Lost as he was to most external things, Hugh roused himself to some surprise at the name of the hotel.
"Why, that is where Mademoiselle de Lavalette and her mother live!" he exclaimed.
"They're the ladies Angel lent the money to, because she was so sorry for them," said Rosemary. "I've heard them talking about it with her, and saying they can't pay it back. They're angry with her for asking, but she had to, you see. When they go past us in the dining-room they turn their backs."
Hugh's attention was arrested now.
"Do they dine?" he asked. "Every night?"
"Oh yes, always. Mademoiselle has lovely dresses. She is pretty, but the Comtesse is such an ugly old lady; like Red Riding Hood's grandmother, I think. I'm afraid of her. Jane says _her_ Madame and Monsieur don't believe she's really a Comtesse. I had to knock at her door with a letter from Angel to-day, for Angel doesn't know I'm afraid. I couldn't help being glad Madame wouldn't let me in, for it seemed as if she might eat me up. I knocked and knocked, and when I was going away, I saw Mademoiselle coming in, in a pink dress with a rosy hat."
"I think she'll pay your mother back to-morrow," said Hugh, remembering the fatness of the pink bag.
"She didn't say she would. She was so cross with me that she called me a _pet.i.t bete_, and s.n.a.t.c.hed the letter out of my hand."
At this, Hugh's face grew suddenly hot and red, and he muttered something under his breath. But it was not a word which Rosemary would have understood, even if she had heard.
CHAPTER SEVEN
THE WHITE FIGURE AT THE DOOR
Rosemary had tears in her eyes and voice, when the fairy father stopped his car at the door of the hotel. He had driven so very quickly since he'd broken it to her that they must part!
"Now, have you to vanish this very minute?" she asked, choking back a sob, as he lifted her to the ground.
Vanish? He had forgotten all about vanishing. To vanish now was the last thing he wished to do.

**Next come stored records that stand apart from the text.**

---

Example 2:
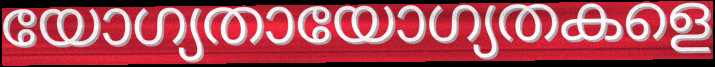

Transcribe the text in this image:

യോഗ്യതായോഗ്യതകളെ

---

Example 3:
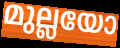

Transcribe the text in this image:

മുല്ലയോ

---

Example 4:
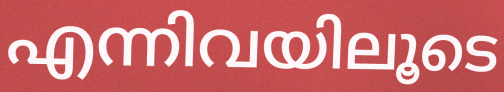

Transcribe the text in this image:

എന്നിവയിലൂടെ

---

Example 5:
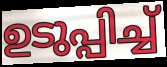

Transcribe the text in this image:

ഉടുപ്പിച്ച്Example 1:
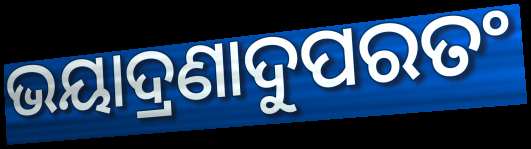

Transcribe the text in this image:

ଭୟାଦ୍ରଣାଦୁପରତଂ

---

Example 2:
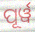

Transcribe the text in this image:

ପୂର୍ୱ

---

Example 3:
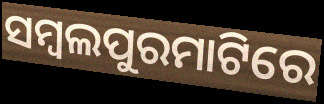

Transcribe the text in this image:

ସମ୍ବଲପୁରମାଟିରେ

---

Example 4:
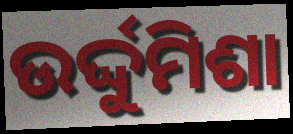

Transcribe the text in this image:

ଉର୍ଦ୍ଦୁମିଶା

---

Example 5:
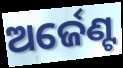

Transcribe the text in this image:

ଅର୍ଜେଣ୍ଟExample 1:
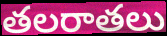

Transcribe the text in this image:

తలరాతలు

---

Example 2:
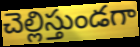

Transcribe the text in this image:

చెల్లిస్తుండగా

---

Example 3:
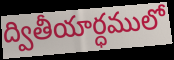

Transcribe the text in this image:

ద్వితీయార్ధములో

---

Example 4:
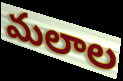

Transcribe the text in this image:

మలాల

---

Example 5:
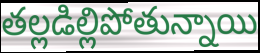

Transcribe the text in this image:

తల్లడిల్లిపోతున్నాయి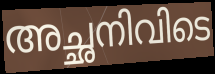
അച്ഛനിവിടെ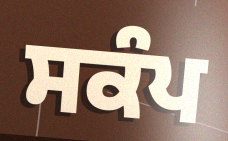
ਸਕੰਪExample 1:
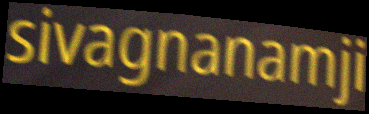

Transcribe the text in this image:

sivagnanamji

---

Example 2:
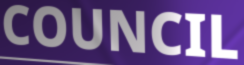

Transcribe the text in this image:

COUNCIL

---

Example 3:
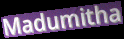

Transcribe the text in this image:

"Something tells me that I shan't have to,--quite yet, anyhow," he said hastily. "I--want to see your mother. Has she a sitting-room where I could call upon her, or wait till she comes in?"
"We haven't one of our own," said Rosemary. "But there's a nice old lady who lives next door to us, on the top floor, and is very good to Angel and me. She writes stories, and things for the papers, and Angel types them, sometimes. When she's away she lets us use the sitting-room where she writes; and she's away now. Angel and I are going to be there this evening till it's my bed-time; and you can come up with me if you will.
Oh, I'm so thankful you don't need to vanish for a little while."
His heart pounding as it had not pounded for six years and more--(not since the days when he had gone up other stairs, in another land, to see an Evelyn)--Hugh followed the flitting figure of the child.